Here’s a thought, perhaps the writers should have an end game in mind BEFORE they start making the game. Especially where you have a multi-game narrative spanning over so many titles. Mass Effect seems to exist purely for the choices players can make and exploring cool worlds. But with the end of that the choice angle disappeared as did world exploration. So what happened? They didn’t have a plan. They didn’t have a total story outline. Same thing with Assassin’s Creed. It got so sloppy that they didn’t know what else to do with it other than just end the story.

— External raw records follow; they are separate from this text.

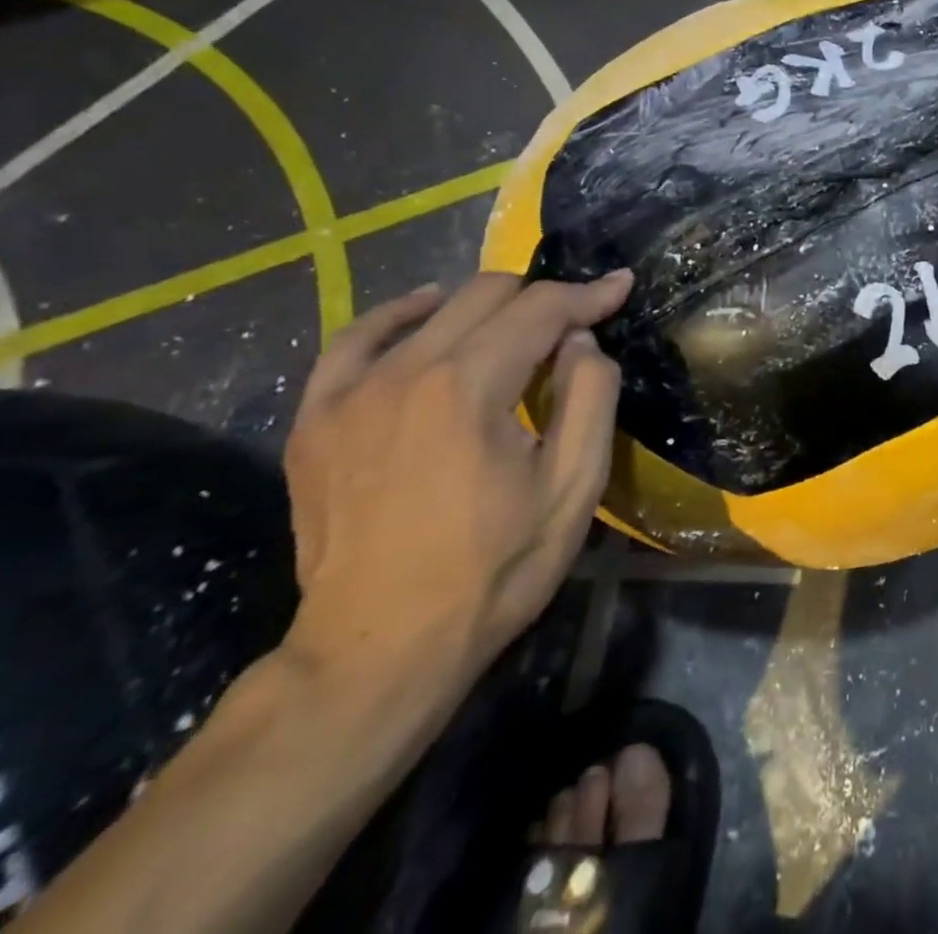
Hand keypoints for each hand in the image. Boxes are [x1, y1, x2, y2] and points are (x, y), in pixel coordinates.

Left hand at [281, 271, 632, 693]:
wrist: (378, 650)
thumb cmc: (494, 568)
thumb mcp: (573, 485)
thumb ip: (589, 396)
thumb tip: (580, 340)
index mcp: (467, 387)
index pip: (540, 309)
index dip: (588, 294)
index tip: (621, 287)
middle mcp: (402, 372)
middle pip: (484, 295)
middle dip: (542, 297)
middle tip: (577, 321)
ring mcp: (347, 393)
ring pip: (428, 309)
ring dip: (484, 305)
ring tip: (517, 323)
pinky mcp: (316, 420)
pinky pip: (357, 340)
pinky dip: (401, 317)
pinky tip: (426, 315)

It seems to me game developers are only concerned with the action a game develops. But, games have come quite far in terms of narrative storytelling. So you can’t just ignore story like the old days with the Legend of Zelda and Super Mario Bros. Those games were just about the fun. Nowadays the medium has to tell a compelling story as well. Just look at the phenomenal Last of Us. Naughty Dog game us a superb game with fun gameplay mechanics, intense scenarios, and guess what? an awesome end game! The narrative was complete! Did bad things happen? Yes! But it was an excellent experience that puts it at the top of my list of all time great games, even beating out Mass Effect in my opinion.

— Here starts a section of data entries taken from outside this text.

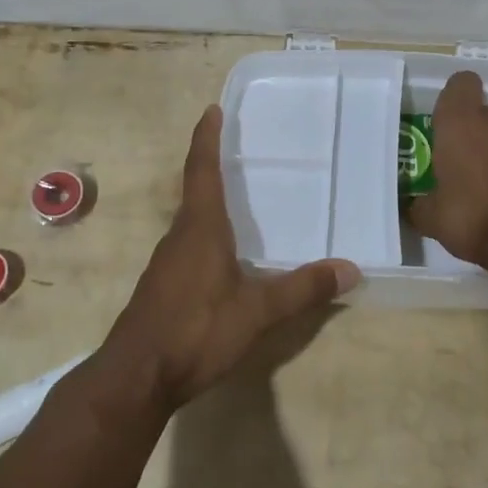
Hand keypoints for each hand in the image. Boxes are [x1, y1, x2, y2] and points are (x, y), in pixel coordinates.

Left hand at [96, 106, 358, 411]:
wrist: (136, 377)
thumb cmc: (195, 330)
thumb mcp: (257, 311)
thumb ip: (302, 289)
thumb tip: (351, 269)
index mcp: (200, 228)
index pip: (202, 170)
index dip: (206, 138)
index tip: (211, 110)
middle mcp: (179, 236)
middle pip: (196, 191)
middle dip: (213, 167)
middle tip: (240, 150)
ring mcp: (166, 263)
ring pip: (192, 222)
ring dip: (211, 204)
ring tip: (239, 200)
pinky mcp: (162, 287)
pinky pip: (189, 247)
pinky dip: (208, 236)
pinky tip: (226, 258)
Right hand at [406, 71, 487, 265]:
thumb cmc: (470, 215)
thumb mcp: (431, 216)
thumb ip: (420, 204)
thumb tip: (415, 206)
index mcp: (460, 122)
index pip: (461, 83)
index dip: (452, 96)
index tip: (442, 119)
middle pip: (479, 111)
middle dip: (467, 130)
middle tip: (451, 159)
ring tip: (476, 181)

Story story story, guys! Lay it out first then bring it to us! And if you fail own up to it. Don’t insist we just feel ‘entitled’ because you are way out of the ballpark on that. We want the complete package. If Shepard has to die, so be it. But you’d better do it in a compelling logical fashion not give us some Star child that makes our character choose one of three pretty colors where the character then jumps into a beam and desintegrates leaving a galaxy in turmoil, our teammates abandoned, and the economy in tatters. Oh and then try to suggest no our teammates were evacuated while being fired at by a massive two kilometer tall instrument of death and somehow leaving the solar system just when all hell is breaking loose! That is illogical and unacceptable! You can write better than that!